The international political consequences of the post-tsunami nuclear crisis in Japan will play out for a long time, but one of the first might well be the early abandonment of the Australian Labor Party's — and thus the Government's — review of its nuclear policies.

It has been widely expected that, at its national conference late this year, Labor would open debate on a possible future role for nuclear power in Australia's energy mix. In addition, there has been serious talk of the party overturning its ban on uranium exports to India. This would bring Australia into line with most other nuclear-exporting countries and the Indo-US civil nuclear agreement, add a new pillar of strategic enmeshment to a very important bilateral relationship, and moreover end India's (false) perception that Australia does not trust it as a rising power.

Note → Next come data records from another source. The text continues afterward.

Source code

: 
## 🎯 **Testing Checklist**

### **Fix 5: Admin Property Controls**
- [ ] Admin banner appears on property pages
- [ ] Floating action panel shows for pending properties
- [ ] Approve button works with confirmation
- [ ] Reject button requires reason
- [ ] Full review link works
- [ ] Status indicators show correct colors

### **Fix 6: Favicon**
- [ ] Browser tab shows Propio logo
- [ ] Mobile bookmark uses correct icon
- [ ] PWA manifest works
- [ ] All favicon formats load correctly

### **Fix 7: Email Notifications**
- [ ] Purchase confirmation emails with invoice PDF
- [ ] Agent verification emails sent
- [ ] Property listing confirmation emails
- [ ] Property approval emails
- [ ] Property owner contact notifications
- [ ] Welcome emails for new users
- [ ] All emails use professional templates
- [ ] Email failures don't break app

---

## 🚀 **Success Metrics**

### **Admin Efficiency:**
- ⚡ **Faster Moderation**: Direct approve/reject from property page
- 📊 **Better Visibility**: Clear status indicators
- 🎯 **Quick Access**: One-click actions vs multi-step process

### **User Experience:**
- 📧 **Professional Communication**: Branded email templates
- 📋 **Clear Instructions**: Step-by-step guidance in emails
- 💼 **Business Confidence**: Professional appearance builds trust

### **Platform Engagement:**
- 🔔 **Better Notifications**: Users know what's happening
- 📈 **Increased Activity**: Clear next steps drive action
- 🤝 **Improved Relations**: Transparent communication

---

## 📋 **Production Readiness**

It would also signal Australia's appreciation of the fact that India needs to meet massive energy needs while managing its carbon footprint, and show our recognition that India – unlike, say, China — has a good record of not proliferating nuclear weapons technology or know-how to others. I have supported this overall position and still see its merits.

But if I was advising the Indian Government now I would urge strongly against making wider progress in the Australia-India strategic partnership conditional on a near-term Australian policy shift on uranium exports. Like India, Australia is a democracy, and much of the Australian public has long been uncomfortable with nuclear energy. The tragic events in Japan in the past week, including the clearly inadequate nuclear safety precautions for a worst-case scenario, will obviously deepen those concerns.

It may well prove unrealistic and unreasonable to now expect Julia Gillard's minority Government to expend substantial political capital on any issue which contains the words 'nuclear' or 'uranium'.

Australians will note also that the Fukushima disaster is prompting India to review its own nuclear safety. As some Indian environmentalists have told me, the US-India nuclear deal's separation plan (which finally placed most of India's civil nuclear infrastructure under international safeguards) was a good thing partly because it meant that the authorities could no longer cite national security grounds to prevent public scrutiny of the safety standards at most of India's nuclear reactors. Following the crisis in Japan, and in the glare of the Indian media, the intended expansion of India's nuclear footprint may well slow or even stall.

In any case, India does not need Australian uranium any time soon. Its frustration at Australia's export ban is mainly about symbolism over perceived discrimination, instead of some pressing material need.

So what can we expect' A policy change on uranium to India this year is not impossible. But New Delhi and Canberra would be well advised to focus on finding other ways of building a bilateral relationship of strategic indispensability — such as in Indian Ocean maritime security, intelligence sharing, counter-terrorism, coal and gas trade and investment, and well-funded joint scientific research on renewable energy and energy efficiency. 

Even if Australia still proceeds to sell uranium to new markets, such as India or the UAE, there could well be political pressure to add environmental safety conditions to bilateral nuclear cooperation agreements (such as this one) that would previously have focused solely on preventing the spread of nuclear weapons.